§ Assignment
Reproduce verbatim the part of the Ceph recovery thread between "Something that might" and "in another reply.", inclusive.
═══ Document extract
Something that might improve this booth in terms of speed and impact to
the clients would be something akin to the MD (linux software raid)
recovery logic. 
As in, only one backfill operation per OSD (read or write, not both!) at
the same time.

Regards,

Christian
> Cheers
> 
> > More in another reply.
> > 
> >> Cheers
> >>
> >> On 26/08/2014 19:37, Craig Lewis wrote:
> >>> My OSD rebuild time is more like 48 hours (4TB disks, >60% full, osd
> >>> max backfills = 1).   I believe that increases my risk of failure by
> >>> 48^2 .  Since your numbers are failure rate per hour per disk, I need
> >>> to consider the risk for the whole time for each disk.  So more
> >>> formally, rebuild time to the power of (replicas -1).
> >>>
> >>> So I'm at 2304/100,000,000, or  approximately 1/43,000.  That's a
> >>> much higher risk than 1 / 10^8.
> >>>
> >>>
> >>> A risk of 1/43,000 means that I'm more likely to lose data due to
> >>> human error than disk failure.  Still, I can put a small bit of
> >>> effort in to optimize recovery speed, and lower this number.
> >>> Managing human error is much harder.
> >>>
> >>>
> >>>
> >>>
> >>>
> >>>
> >>> On Tue, Aug 26, 2014 at 7:12 AM, Loic Dachary <loic at dachary.org
> >>> <mailto:loic at dachary.org>> wrote:
> >>>
> >>>     Using percentages instead of numbers lead me to calculations
> >>> errors. Here it is again using 1/100 instead of % for clarity ;-)
> >>>
> >>>     Assuming that:
> >>>
> >>>     * The pool is configured for three replicas (size = 3 which is
> >>> the default)
> >>>     * It takes one hour for Ceph to recover from the loss of a single
> >>> OSD
> >>>     * Any other disk has a 1/100,000 chance to fail within the hour
> >>> following the failure of the first disk (assuming AFR
> >>> https://en.wikipedia.org/wiki/Annualized_failure_rate of every disk
> >>> is 8%, divided by the number of hours during a year == (0.08 / 8760)
> >>> ~= 1/100,000
> >>>     * A given disk does not participate in more than 100 PG
> >>>
> >>
> > 
> > 
> 

-- 
Christian Balzer        Network/Systems Engineer                
chibi at gol.com   	Global OnLine Japan/Fusion Communications
http://www.gol.com/
══════
═══ Data listing
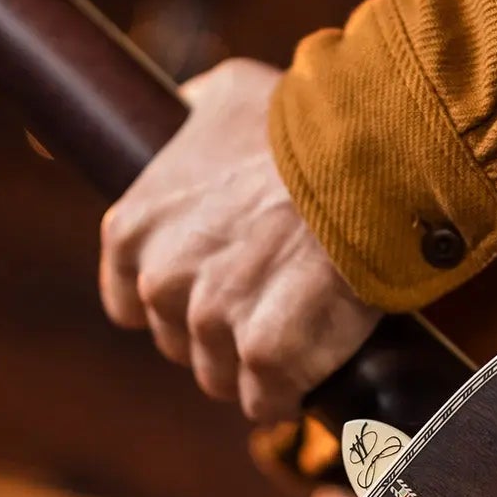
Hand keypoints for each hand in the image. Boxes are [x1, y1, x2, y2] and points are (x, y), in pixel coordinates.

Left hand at [99, 58, 381, 421]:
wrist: (366, 154)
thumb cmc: (299, 121)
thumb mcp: (222, 95)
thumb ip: (187, 115)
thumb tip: (179, 109)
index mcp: (132, 230)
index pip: (130, 301)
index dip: (178, 299)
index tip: (217, 285)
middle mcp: (160, 281)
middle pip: (180, 340)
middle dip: (221, 328)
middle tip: (275, 295)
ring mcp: (210, 323)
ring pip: (222, 376)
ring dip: (256, 362)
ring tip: (301, 323)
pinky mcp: (265, 356)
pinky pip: (267, 401)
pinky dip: (291, 391)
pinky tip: (316, 362)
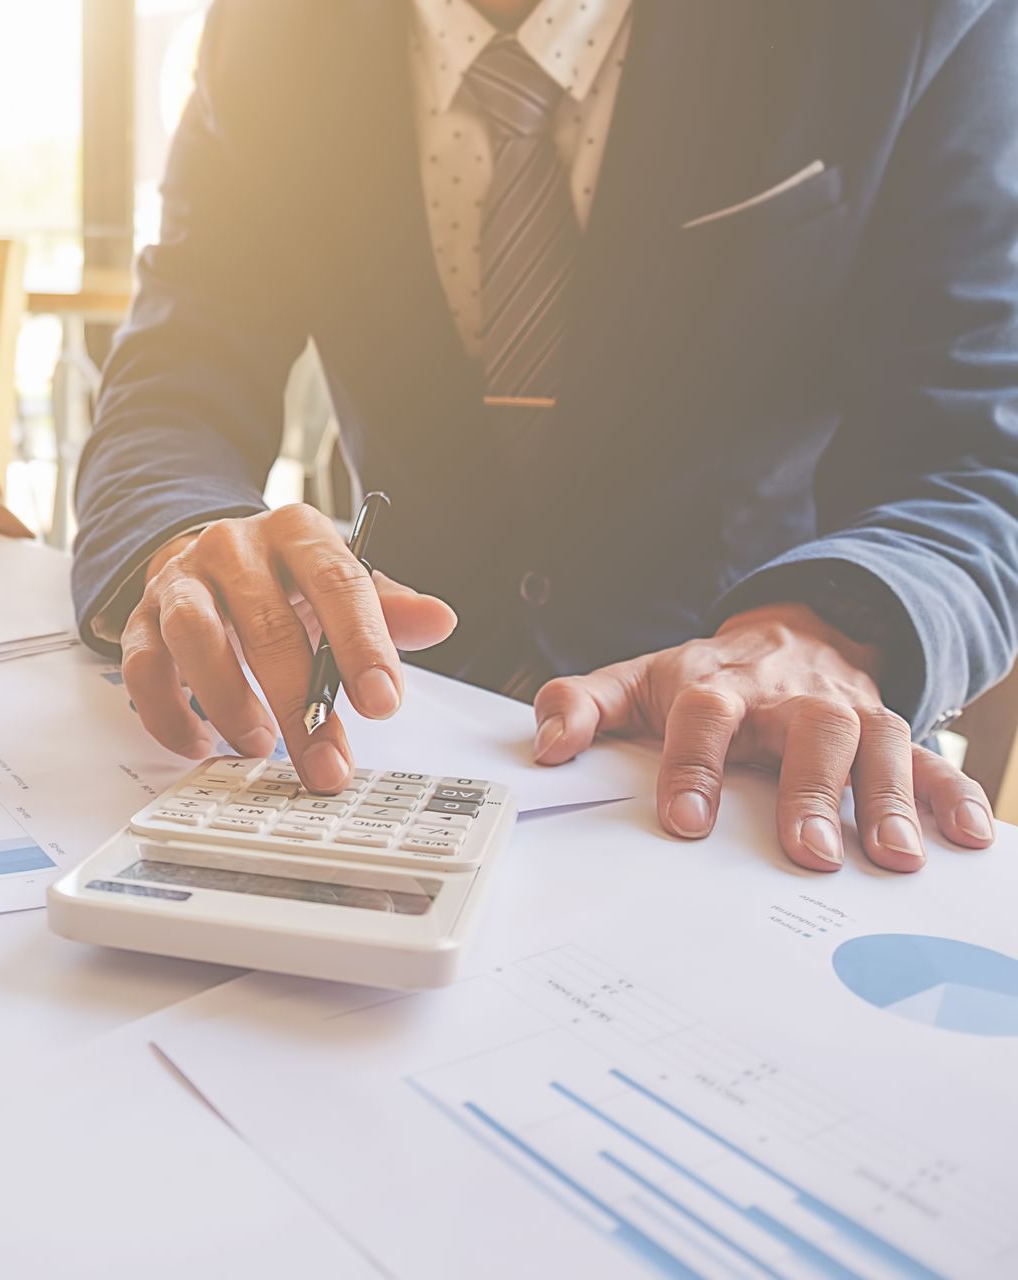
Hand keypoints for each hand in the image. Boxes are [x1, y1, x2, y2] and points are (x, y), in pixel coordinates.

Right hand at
══════
§ Exercise answer
Something that might improve this booth in terms of speed and impact to
the clients would be something akin to the MD (linux software raid)
recovery logic. 
As in, only one backfill operation per OSD (read or write, not both!) at
the same time.

Regards,

Christian
> Cheers
> 
> > More in another reply.